Most troubling is the possibility that people will buy and sell organs, an illegal practice that is but difficult to uncover if participants are willing to lie about it.

Last year, 86 people donated to people they did not know; in 1997, there were none.

Last week, surgeons in Denver transplanted a kidney into a patient who met his donor through MatchingDonors.com, a commercial site.

Keep playing field level

Denver doctors delayed the surgery for two days amid concerns about the for-profit site and questions about whether the recipient might be paying the donor for his kidney. After the hospital got both men to sign affidavits swearing there was no such payment, the surgery went ahead.

The for-profit nature of MatchingDonors.com, where patients pay $295 per month to post a profile, made officials particularly nervous. But the same sort of matching is rampant on livingdonorsonline.org, a nonprofit site that provides a billboard forum for people looking to find or offer an organ.

“I imagine when people are in need of a lifesaving organ, they’ll do what they can to get one,” said Dr. Andrew Klein, a surgeon who is chairman of the transplant network’s living donor committee.

Some fear that could include paying someone to donate, which could be hard to trace if strangers simply explained that they met on the Internet.

That possibility “is a very real concern,” said James Burdick, who directs Health and Human Services Department’s transplant division.

Gregory Pence, a bioethicist at the University of Alabama, said it “almost seems inevitable that it would happen.”

Dr. Jeremiah Lowney, co-founder of MatchingDonors.com, said organ sales may be possible, but he is not worried. “You have to trust people,” he said.

Experts also are concerned about the open-market nature of the Internet. They say it is unfair to give an edge to people who are simply better at recruiting donors over others who are sicker and ranked higher on the national waiting list.

“We’re trying to keep the playing field as level as possible,” said Dr. Mark Fox, chairman of the ethics committee of the United Network for Organ Sharing, the national transplant network.
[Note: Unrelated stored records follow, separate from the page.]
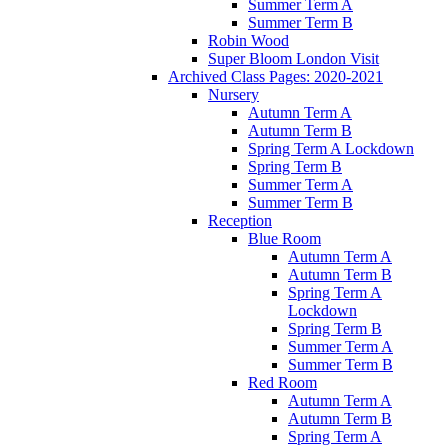
Summer Term A
Summer Term B
Robin Wood
Super Bloom London Visit
Archived Class Pages: 2020-2021
Nursery
Autumn Term A
Autumn Term B
Spring Term A Lockdown
Spring Term B
Summer Term A
Summer Term B
Reception
Blue Room
Autumn Term A
Autumn Term B
Spring Term A
Lockdown
Spring Term B
Summer Term A
Summer Term B
Red Room
Autumn Term A
Autumn Term B
Spring Term A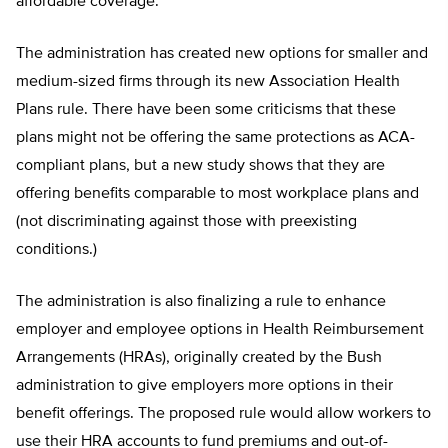
affordable coverage.
The administration has created new options for smaller and
medium-sized firms through its new Association Health
Plans rule. There have been some criticisms that these
plans might not be offering the same protections as ACA-
compliant plans, but a new study shows that they are
offering benefits comparable to most workplace plans and
(not discriminating against those with preexisting
conditions.)
The administration is also finalizing a rule to enhance
employer and employee options in Health Reimbursement
Arrangements (HRAs), originally created by the Bush
administration to give employers more options in their
benefit offerings. The proposed rule would allow workers to
use their HRA accounts to fund premiums and out-of-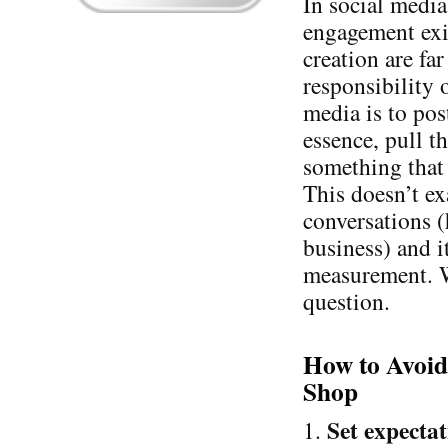
In social media
engagement exis
creation are fa
responsibility 
media is to pos
essence, pull th
something that
This doesn’t e
conversations (
business) and i
measurement. W
question.
How to Avoid
Shop
Set expectat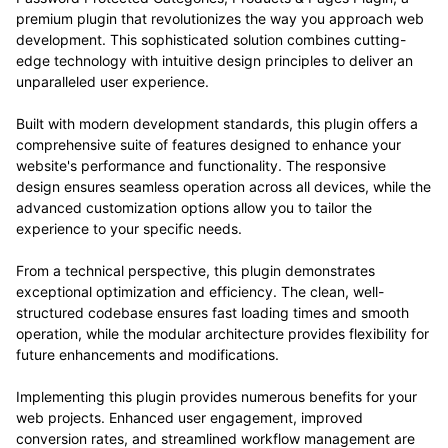
premium plugin that revolutionizes the way you approach web
development. This sophisticated solution combines cutting-
edge technology with intuitive design principles to deliver an
unparalleled user experience.
Built with modern development standards, this plugin offers a
comprehensive suite of features designed to enhance your
website's performance and functionality. The responsive
design ensures seamless operation across all devices, while the
advanced customization options allow you to tailor the
experience to your specific needs.
From a technical perspective, this plugin demonstrates
exceptional optimization and efficiency. The clean, well-
structured codebase ensures fast loading times and smooth
operation, while the modular architecture provides flexibility for
future enhancements and modifications.
Implementing this plugin provides numerous benefits for your
web projects. Enhanced user engagement, improved
conversion rates, and streamlined workflow management are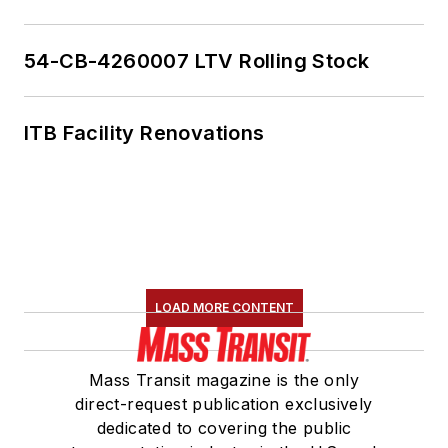
54-CB-4260007 LTV Rolling Stock
ITB Facility Renovations
LOAD MORE CONTENT
Mass Transit magazine is the only
direct-request publication exclusively
dedicated to covering the public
“I don’t think the fact that you can write the most appealing ad or got lucky and found someone on the Internet should give you special consideration,” Fox said.

Traditionally, patients who need transplants have waited on the national list for an organ donated by someone who died. Patients are ranked by a complex formula.
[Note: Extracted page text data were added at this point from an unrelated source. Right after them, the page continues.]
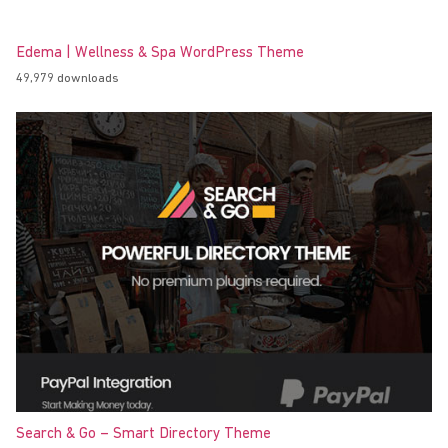
Edema | Wellness & Spa WordPress Theme
49,979 downloads
Search & Go – Smart Directory Theme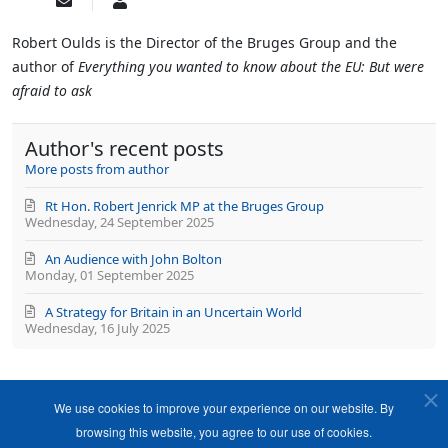
Subscribe
Robert
to
Oulds
updates
Robert Oulds is the Director of the Bruges Group and the
from
author of
Everything you wanted to know about the EU: But were
author
afraid to ask
Author's recent posts
More posts from author
Rt Hon. Robert Jenrick MP at the Bruges Group
Wednesday, 24 September 2025
An Audience with John Bolton
Monday, 01 September 2025
A Strategy for Britain in an Uncertain World
Wednesday, 16 July 2025
We use cookies to improve your experience on our website. By
browsing this website, you agree to our use of cookies.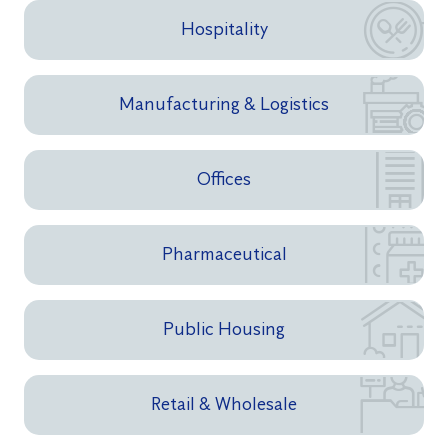
Hospitality
Manufacturing & Logistics
Offices
Pharmaceutical
Public Housing
Retail & Wholesale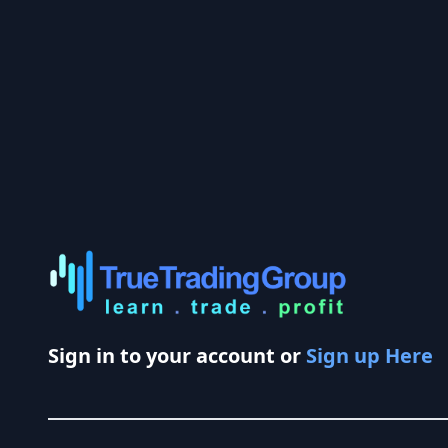
Sign in to your account or
Sign up Here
Lowney does not agree that giving an organ to one person is unfair just because someone else might be in greater need. The bottom line, he said, is, “You’re giving life to someone.”
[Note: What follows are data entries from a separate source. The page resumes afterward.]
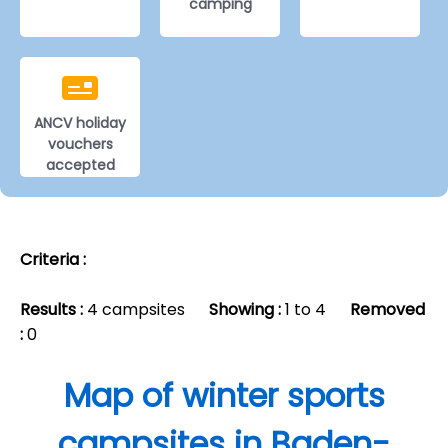
camping
ANCV holiday
vouchers
accepted
Criteria :
Results :
4 campsites
Showing :
1 to 4
Removed
:
0
Map of winter sports
campsites in Baden-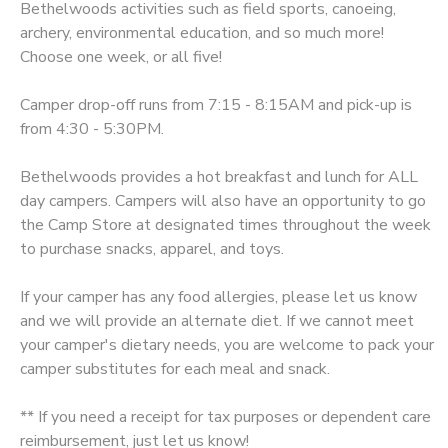
Bethelwoods activities such as field sports, canoeing,
archery, environmental education, and so much more!
SPONSORSHIPS
Choose one week, or all five!
DONATIONS
Camper drop-off runs from 7:15 - 8:15AM and pick-up is
from 4:30 - 5:30PM.
Bethelwoods provides a hot breakfast and lunch for ALL
day campers. Campers will also have an opportunity to go
the Camp Store at designated times throughout the week
to purchase snacks, apparel, and toys.
If your camper has any food allergies, please let us know
and we will provide an alternate diet. If we cannot meet
your camper's dietary needs, you are welcome to pack your
camper substitutes for each meal and snack.
** If you need a receipt for tax purposes or dependent care
reimbursement, just let us know!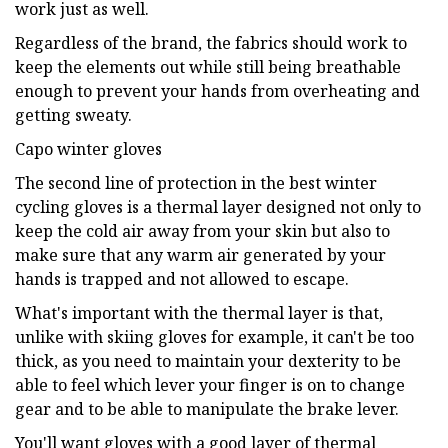
work just as well.
Regardless of the brand, the fabrics should work to
keep the elements out while still being breathable
enough to prevent your hands from overheating and
getting sweaty.
Capo winter gloves
The second line of protection in the best winter
cycling gloves is a thermal layer designed not only to
keep the cold air away from your skin but also to
make sure that any warm air generated by your
hands is trapped and not allowed to escape.
What's important with the thermal layer is that,
unlike with skiing gloves for example, it can't be too
thick, as you need to maintain your dexterity to be
able to feel which lever your finger is on to change
gear and to be able to manipulate the brake lever.
You'll want gloves with a good layer of thermal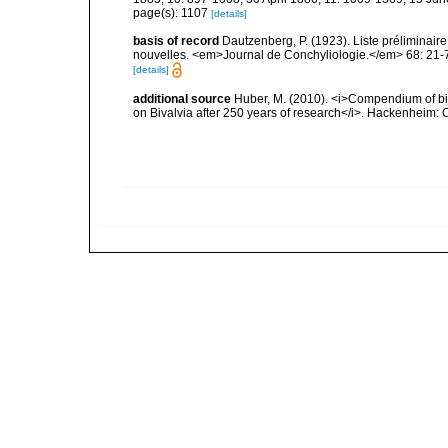
page(s): 1107
[details]
basis of record
Dautzenberg, P. (1923). Liste préliminai
nouvelles. <em>Journal de Conchyliologie.</em> 68: 21-
[details]
additional source
Huber, M. (2010). <i>Compendium of bival
on Bivalvia after 250 years of research</i>. Hackenheim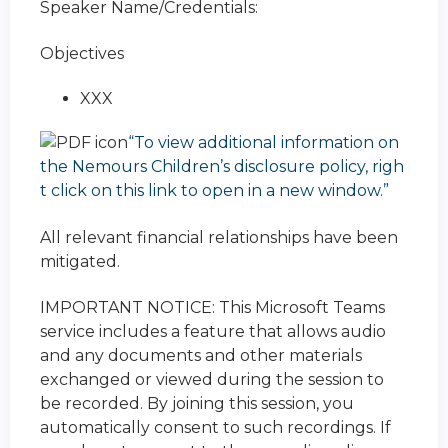
Speaker Name/Credentials:
Objectives
XXX
“To view additional information on
the Nemours Children’s disclosure policy, righ
t click on this link to open in a new window.”
All relevant financial relationships have been
mitigated.
IMPORTANT NOTICE: This Microsoft Teams
service includes a feature that allows audio
and any documents and other materials
exchanged or viewed during the session to
be recorded. By joining this session, you
automatically consent to such recordings. If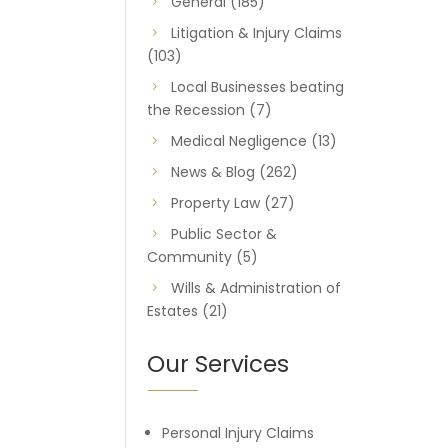
General
(185)
Litigation & Injury Claims
(103)
Local Businesses beating
the Recession
(7)
Medical Negligence
(13)
News & Blog
(262)
Property Law
(27)
Public Sector &
Community
(5)
Wills & Administration of
Estates
(21)
Our Services
Personal Injury Claims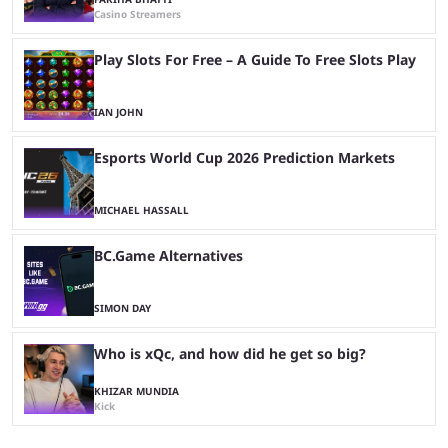
Casino Streamers
Play Slots For Free – A Guide To Free Slots Play
IAN JOHN
Esports World Cup 2026 Prediction Markets
MICHAEL HASSALL
BC.Game Alternatives
SIMON DAY
Who is xQc, and how did he get so big?
KHIZAR MUNDIA
Kick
The network has approved a resolution suggesting that donations from “altruistic donors” go to the next person on the list. But this is simply a recommendation, with no enforcement envisioned, Klein said.

Living donation has inherent ethical issues as healthy people are having surgeries that will do them no good. There are real medical risks to the donor that are not well documented and not consistently explained.

Still, the number of living donors has climbed steadily over the past few years to 6,811 last year, with living donors now outnumbering dead ones.

The vast majority of living donors give a kidney, which is relatively safe because people typically have two kidneys and only need one.

Also, research has found that kidneys from the living are just as good, if not better, than those from the dead, and that matches do not have to be medically exact to be successful. Laparoscopic surgery, where the kidney is removed through a small incision, has reduced the pain and recovery time for the donor.

About 5 percent of living donors gave a piece of liver. In this operation, each part of the liver grows into a whole organ.

Few people have given a piece of lung, which is combined with another slice of lung from a second donor to transplant into the patient.